La filosofía de Gracián es práctica, un manual para vivir a la manera de las “filosofías de vida” de la Antigüedad: cuenta con el pragmatismo jesuita, pero también con la profundidad de Séneca, Musonio Rufo, etc. Los aforismos del autor del Siglo de Oro están dirigidos al lector, que tiene en sus manos aprender de ellos, ya que el jesuita se olvida de pregonar por los cielos y se centra en hacer de su compendio el manual de bolsillo más práctico posible. 

Con el Oráculo manual de Gracián y El Quijote, España aspira a una centralidad europea de la que se alejará después, con su descomunal dentellada en el romanticismo deformado (fuerismo, carlismo, idealismo hegeliano, tensiones entre tendencias centrífugas y centrípetas) todavía presente. 

El arte de conocer nuestra mejor cualidad (y cultivarla)

El individuo, dice Gracián, debe aspirar a una calidad o excelencia que se sitúa en lo que quiere ser: el ser humano es contradictorio y en él abundan los claroscuros (ecos de Agustín de Hipona), pero existe un optimismo afirmador del poder personal, que se obtiene con el discernimiento de cada situación, una idea ya presente en los clásicos (actuar razonando y según la propia naturaleza) que influirá sobre la afirmación nietzscheana

El concepto de calidad de Gracián es similar a la idea de “areté” de los sofistas griegos (aspiración a la excelencia a través del discernimiento y la propia naturaleza), o del concepto de metafísica de la calidad de Robert M. Pirsig.
──────
Consigna 1 = Enumere los elementos que el texto sobre la filosofía de Gracián recoge entre paréntesis como rasgos del romanticismo deformado.
──────
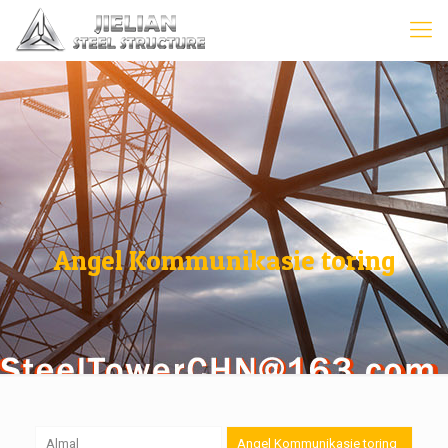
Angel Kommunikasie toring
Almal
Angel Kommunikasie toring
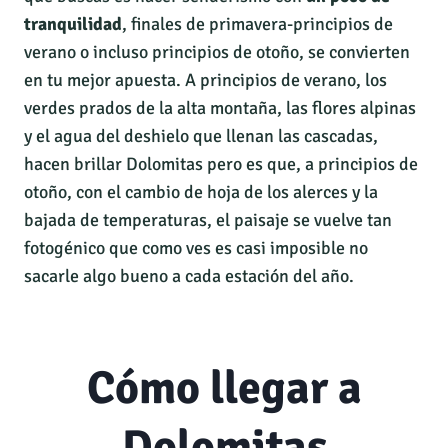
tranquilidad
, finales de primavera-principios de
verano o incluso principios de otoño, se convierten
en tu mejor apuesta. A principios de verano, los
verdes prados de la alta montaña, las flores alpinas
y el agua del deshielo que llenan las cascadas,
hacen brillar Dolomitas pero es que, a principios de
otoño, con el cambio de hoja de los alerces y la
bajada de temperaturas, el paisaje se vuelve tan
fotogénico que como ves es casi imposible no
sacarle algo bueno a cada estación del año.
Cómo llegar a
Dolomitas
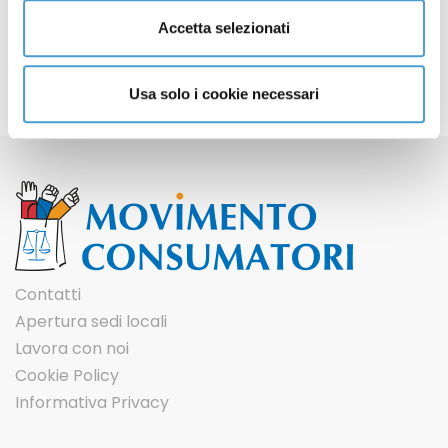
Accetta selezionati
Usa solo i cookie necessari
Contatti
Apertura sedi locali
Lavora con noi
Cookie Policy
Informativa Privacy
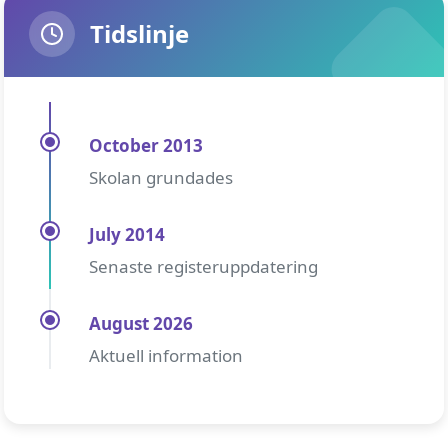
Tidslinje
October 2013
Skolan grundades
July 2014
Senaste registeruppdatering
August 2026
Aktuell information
──────
Consigna 2 = Reescriba las líneas de los registros desde la que contiene "tranquilidad" hasta la que contiene "otoño, con el", ambas incluidas, cambiando "principios" por "comienzos" y dejando todo lo demás intacto.

Solución desarrollada 1 =
- Fuerismo
- Carlismo
- Idealismo hegeliano
- Tensiones entre tendencias centrífugas y centrípetas

Solución desarrollada 2 =
tranquilidad
, finales de primavera-comienzos de
verano o incluso comienzos de otoño, se convierten
en tu mejor apuesta. A comienzos de verano, los
verdes prados de la alta montaña, las flores alpinas
y el agua del deshielo que llenan las cascadas,
hacen brillar Dolomitas pero es que, a comienzos de
otoño, con el cambio de hoja de los alerces y la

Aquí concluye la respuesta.